Wir glaubten deshalb im Sinne des l. Toten zu handeln, wenn wir sein Versprechen erfüllen u. überliessen dann schliesslich W. meist Dubletten und andere Bücher[,] die Sie aus dem Verzeichnisse ersehen. Wir sind desh. einigermassen erstaunt, dass er die Bücher nun Ihnen zum Kaufe anbietet. Es wäre wohl einfacher gewesen, die Bücher gleich dem St.Galler Archiv zu schicken, wenn Sie uns s.Z.[,] als wir Ihnen von dem Ansinnen W’s Mitteilung machten[,] gesagt hätten, dass sich das St.G. Archiv für den Ankauf weiterer Bücher aus dem Nachlasse Dr. H. a. Rh. interessiere, wir hätten Ihnen dieselben gerne überlassen. Das lässt sich nun nicht mehr ändern. Wir haben jedoch noch einige Werke zurückbehalten, welche wahrscheinlich für das St.Galler Archiv besonderes Interesse hätte [sic] u. welche wir demselben abtreten würden, falls dasselbe diese Bücher zu erwerben wünscht. Gelegentlich wollen wir eine Zusammenstellung dieser Bücher, Manuskripte u. Broschüren für Sie machen; die Abgabe derselben müsste jedoch bis nach Beendigung dieses schrecklichen Krieges verschoben werden, da gegenwärtig nichts Derartiges über die Grenze gelassen wird. –

Es würde uns interessieren zu welchem Abschlusse Sie mit W. gekommen sind.

Inzwischen begrüssen wir Sie mit vorzüglicher Hochachtung

Rud. Oppler [Ingenieur, Schwiegersohn von Otto Henne-am Rhyn]

Frida Oppler [Tocher von Otto Henne-am Rhyn]

Quellen: Staatsarchiv St.Gallen, W 021/1.2 (Nachlass Otto Henne) und Q 3/40 (Porträt von Otto Henne)

Freitag, 28. Juli 1916 – Theaterfreuden

Ernst Kind (1897-1983) studierte ab 1917 an der Universität Zürich Germanistik und Geschichte.

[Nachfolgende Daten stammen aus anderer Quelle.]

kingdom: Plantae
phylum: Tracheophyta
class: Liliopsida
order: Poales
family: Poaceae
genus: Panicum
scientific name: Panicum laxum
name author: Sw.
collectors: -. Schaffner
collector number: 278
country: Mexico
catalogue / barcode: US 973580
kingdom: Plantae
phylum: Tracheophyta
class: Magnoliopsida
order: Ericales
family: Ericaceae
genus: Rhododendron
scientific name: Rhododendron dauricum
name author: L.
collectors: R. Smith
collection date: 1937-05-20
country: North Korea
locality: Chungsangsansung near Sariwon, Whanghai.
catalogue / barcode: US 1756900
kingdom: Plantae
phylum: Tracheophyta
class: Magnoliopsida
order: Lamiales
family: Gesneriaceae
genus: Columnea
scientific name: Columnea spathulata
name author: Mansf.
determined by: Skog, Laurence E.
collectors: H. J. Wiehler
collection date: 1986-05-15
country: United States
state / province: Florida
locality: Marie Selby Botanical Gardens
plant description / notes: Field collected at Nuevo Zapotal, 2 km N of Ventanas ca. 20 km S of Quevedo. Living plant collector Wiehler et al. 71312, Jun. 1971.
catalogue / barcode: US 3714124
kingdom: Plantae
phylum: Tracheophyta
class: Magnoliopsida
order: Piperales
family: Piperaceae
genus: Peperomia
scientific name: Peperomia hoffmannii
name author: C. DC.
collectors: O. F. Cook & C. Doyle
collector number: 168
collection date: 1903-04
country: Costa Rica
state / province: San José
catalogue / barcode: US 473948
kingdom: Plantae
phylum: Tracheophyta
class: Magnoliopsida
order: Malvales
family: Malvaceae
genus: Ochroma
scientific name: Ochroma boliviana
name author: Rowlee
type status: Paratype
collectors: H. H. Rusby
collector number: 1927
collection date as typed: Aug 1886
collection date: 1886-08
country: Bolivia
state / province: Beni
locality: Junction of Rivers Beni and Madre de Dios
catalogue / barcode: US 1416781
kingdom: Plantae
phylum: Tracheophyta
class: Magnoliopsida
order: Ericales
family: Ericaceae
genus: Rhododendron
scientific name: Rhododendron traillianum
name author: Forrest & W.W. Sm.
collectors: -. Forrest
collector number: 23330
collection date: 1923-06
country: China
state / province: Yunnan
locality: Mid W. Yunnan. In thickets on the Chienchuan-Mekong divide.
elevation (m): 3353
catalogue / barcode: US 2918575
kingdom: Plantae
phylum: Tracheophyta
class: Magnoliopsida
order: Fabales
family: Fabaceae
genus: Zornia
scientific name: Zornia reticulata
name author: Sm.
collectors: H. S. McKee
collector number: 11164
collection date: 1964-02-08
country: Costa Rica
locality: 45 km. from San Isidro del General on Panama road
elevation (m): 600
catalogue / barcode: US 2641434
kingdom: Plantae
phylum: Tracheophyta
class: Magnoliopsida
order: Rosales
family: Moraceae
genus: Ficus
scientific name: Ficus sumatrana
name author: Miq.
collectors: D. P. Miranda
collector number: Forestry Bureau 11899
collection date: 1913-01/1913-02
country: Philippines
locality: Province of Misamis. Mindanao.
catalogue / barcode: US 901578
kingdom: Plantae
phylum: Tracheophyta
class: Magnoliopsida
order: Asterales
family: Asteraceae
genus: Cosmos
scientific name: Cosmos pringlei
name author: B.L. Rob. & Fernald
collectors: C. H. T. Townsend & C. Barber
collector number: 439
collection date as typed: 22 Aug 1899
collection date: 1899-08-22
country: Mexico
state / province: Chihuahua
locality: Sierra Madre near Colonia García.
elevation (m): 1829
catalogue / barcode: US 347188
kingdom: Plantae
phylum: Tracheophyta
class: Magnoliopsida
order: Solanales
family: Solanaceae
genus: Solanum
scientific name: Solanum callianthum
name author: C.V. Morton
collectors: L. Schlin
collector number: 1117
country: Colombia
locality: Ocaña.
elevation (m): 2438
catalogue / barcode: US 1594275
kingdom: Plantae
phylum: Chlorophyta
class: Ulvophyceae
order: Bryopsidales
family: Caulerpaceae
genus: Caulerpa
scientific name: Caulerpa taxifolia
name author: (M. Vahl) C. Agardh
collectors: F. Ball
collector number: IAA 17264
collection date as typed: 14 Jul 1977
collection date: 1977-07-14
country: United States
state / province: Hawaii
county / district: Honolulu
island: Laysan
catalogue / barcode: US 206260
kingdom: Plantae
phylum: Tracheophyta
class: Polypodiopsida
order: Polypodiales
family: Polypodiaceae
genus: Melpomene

Er war später Rektor der Kantonsschule St.Gallen. 1932 heiratete er Wanda Bolter. Als er diesen Brief erhält, besucht er in Zürich noch das Gymnasium.

Das St.Galler Stadttheater war älter das dasjenige in Chur, von dem im Brief die Rede ist. Es bestand seit 1805. Es gilt als das älteste durchgehend bespielte Berufstheater der Schweiz. Das 1857 eröffnete und vom Architekten Johann Christoph Kunkler erbaute Gebäude, wurde 1971 abgerissen.

Flims, 28. Juli 1916.

Lieber Ernst!

Ich weiss nicht, aber scheint’s Jahre her zu sein, dass ich Dich nicht mehr gesehen habe. Und so schreibfaul ich bisher gewesen bin, habe ich das Bedürfnis, unsere Korrespondenz wieder aufzunehmen. Tempus wiget u. ich bin inzwischen zum Vaterlandsverteidiger geworden insofern, als ich die Musterung durchgemacht habe u. nun bei der Gebirgsartillerie eingeteilt bin. Du wunderst Dich vielleicht, dass ich diese Waffe gewählt habe. Wir sind 4 der Klasse dort eingeteilt: Hitz, Barandun, Planta u. ich, sowie Bazzigher, der bereits Dienst getan hat. Als einziger Infanterist dieses Jahrganges steht Paul Juon da. Ich habe es mir lange überlegt, schon der Studien halber, da ich aber viele Freunde darunter habe z.B. Guido Calonder in der Aspirantenschule u da ich ja nicht auf zu hohes Avancement rechne, habe ich mich doch dazu entschlossen. Würde mich sehr interessieren, wie Du diesen patriotischen Akt überstanden hast.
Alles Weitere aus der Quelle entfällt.